The Court of Appeal for Northern Ireland overturned a £25,000 jury award March 10, 2008 for a Belfast restaurant owner who claimed he had been defamed by an unflattering restaurant review in the Irish News. The three-justice panel held that the trial court failed to properly instruct the jury on the defense of “fair comment” and ordered a new trial.
The case arose out of an Aug. 26, 2000 Irish News review of Goodfellas restaurant in Belfast. In the review, critic Caroline Workman called the dining experience “joyless,” the squid “reconstituted fish meat,” and the chicken marsala “inedible.” She recommended readers “stay at home.”
According to the Court of Appeal’s decision, restaurant owner Ciarnan Convery filed suit in November 2000 alleging that the article was defamatory.
The Irish News and Workman argued that most of the article consisted of “fair comment” and portions of the article that could be considered facts were true. “Fair comment” is a defense to libel in the United Kingdom that allows defendants to avoid a verdict for the plaintiff by showing that the statements in question are fair opinions on matters of public importance, the court’s ruling said.
In addition to the requirement that the statements in question refer to a matter of public interest, the defendant must also show that the statements in question “involve authentic comment as opposed to assertions of fact,” are “based on facts which are true” and readily identifiable, and that the comment is “one which an honest person might make,” Lord Chief Justice Sir Brian Kerr wrote in his opinion.
According to the court, the comment does not have to be “fair” as the term is generally understood; the comment can be “exaggerated” and even “prejudiced.” But the comment must be one which, based on readily identifiable and true facts, a person could genuinely hold.
The plaintiff can defeat the defense of fair comment by showing that the defendant acted with “malice.” “Malice” means that the defendant made the allegedly defamatory statement without an “honest belief” in the opinion expressed.
The three justices agreed that the trial court erred by allowing the jury to consider statements as facts that should have been considered as comments. For example, the court presented the statements “[t]he cola was flat, warm and watery” and “[t]he starters were of poor quality” to the jury as statements of fact when they should have been presented as statements of comment. “None of these qualities can be measured as an objective fact,” Kerr said.
The justices held that the misdirection by the trial judge may have confused the jury and muddled the newspaper’s separate defenses – fair comment and justification or truth – in a prejudicial manner. Although the justices indicated that it seemed unlikely a jury would not find the statements to be fair comments if properly instructed, the outcome was not “inevitable,” so a new trial was required.
The appellate court’s decision was greeted with relief by British press. The Times of London ran a March 15, 2008 story by Giles Coren that both summarized the ruling and reviewed Goodfellas, the restaurant at the center of the dispute.
“Can there be anything more counter-intuitive than choosing to pay a visit to a restaurant the day after it has lost a court case?” Coren asked in the article.
After summarizing the court’s ruling and offering a disclaimer he wrote: “In short, loyal readers, as long as I ate the meal I tell you I ate, and as long as I truly believe what I write, I can say anything.
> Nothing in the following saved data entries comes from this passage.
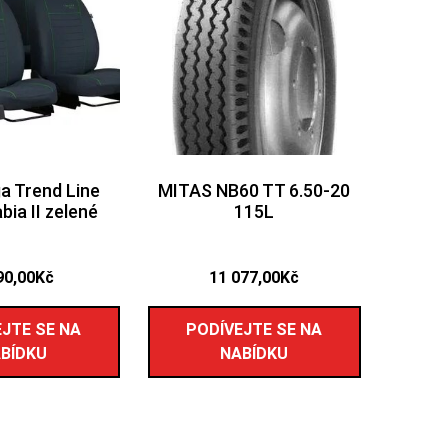
 Trend Line
MITAS NB60 TT 6.50-20
bia II zelené
115L
90,00
Kč
11 077,00
Kč
JTE SE NA
PODÍVEJTE SE NA
BÍDKU
NABÍDKU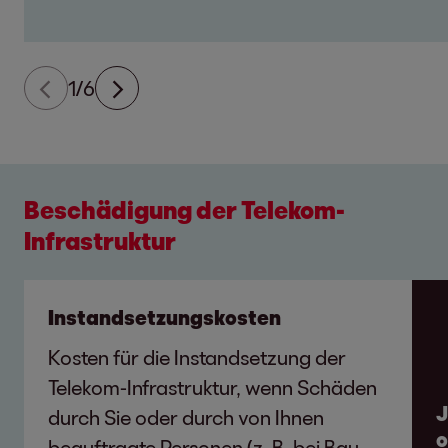
1/6
Beschädigung der Telekom-
Infrastruktur
Instandsetzungskosten
Kosten für die Instandsetzung der
Telekom-Infrastruktur, wenn Schäden
J
durch Sie oder durch von Ihnen
o
beauftragte Personen (z. B. bei Bau-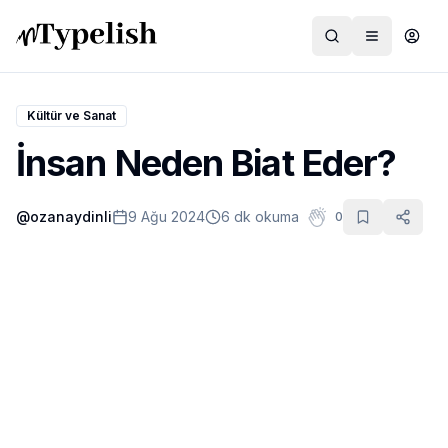
Kültür ve Sanat
İnsan Neden Biat Eder?
Dünya
@
ozanaydinli
9 Ağu 2024
6 dk okuma
0
Film ve Dizi
Kültür ve Sanat
Sağlık
Siyaset ve Tarih
Hayvan Hakları
Feminizm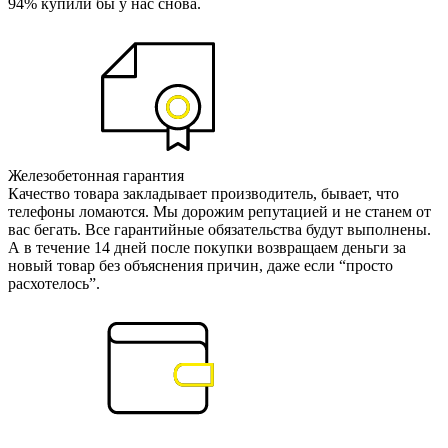
94% купили бы у нас снова.
Железобетонная гарантия
Качество товара закладывает производитель, бывает, что
телефоны ломаются. Мы дорожим репутацией и не станем от
вас бегать. Все гарантийные обязательства будут выполнены.
А в течение 14 дней после покупки возвращаем деньги за
новый товар без объяснения причин, даже если “просто
расхотелось”.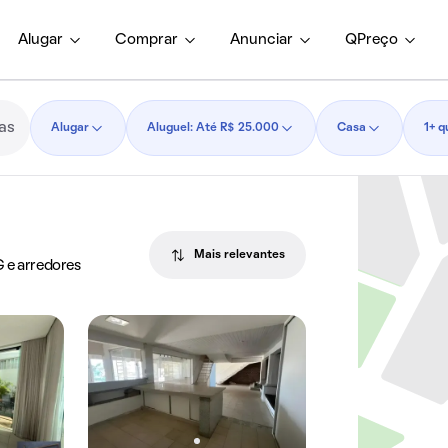
Alugar
Comprar
Anunciar
QPreço
Alugar
Aluguel: Até R$ 25.000
Casa
1+ q
Mais relevantes
G e arredores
If you thought the critics were scary before, you wait ‘till [sic] you get a load of us now.”
Coren continued, clearly confident in his interpretation of the court’s ruling, with a review of the chicken marsala, the same dish Workman called “inedible” in her Irish News review. “Without the court papers to confirm what I had ordered, I’d have guessed I was eating thin strips of mole poached in Ovaltine,” Coren wrote of the chicken dish.
“It is revolting. It is ill-conceived, incompetent, indescribably awful. A dish so cruel I weep not only for the animal that died to make it, but also for the mushrooms. Ms Workman [sic] said it was inedible but, to be honest, as it sits before me, congealing quietly, I cannot leave it alone but return to it every few minutes with the grim fascination of a toddler mesmerised by a pile of its own faeces, nibbling at it, gurning with revulsion, then nibbling some more.”
Convery, the restaurant owner, could appeal the ruling to the House of Lords, the United Kingdom’s highest court, or return to the trial court for a new trial. “In my eyes it makes a farce of the judicial system when a jury is overturned,” he told Agence France-Presse on March 11.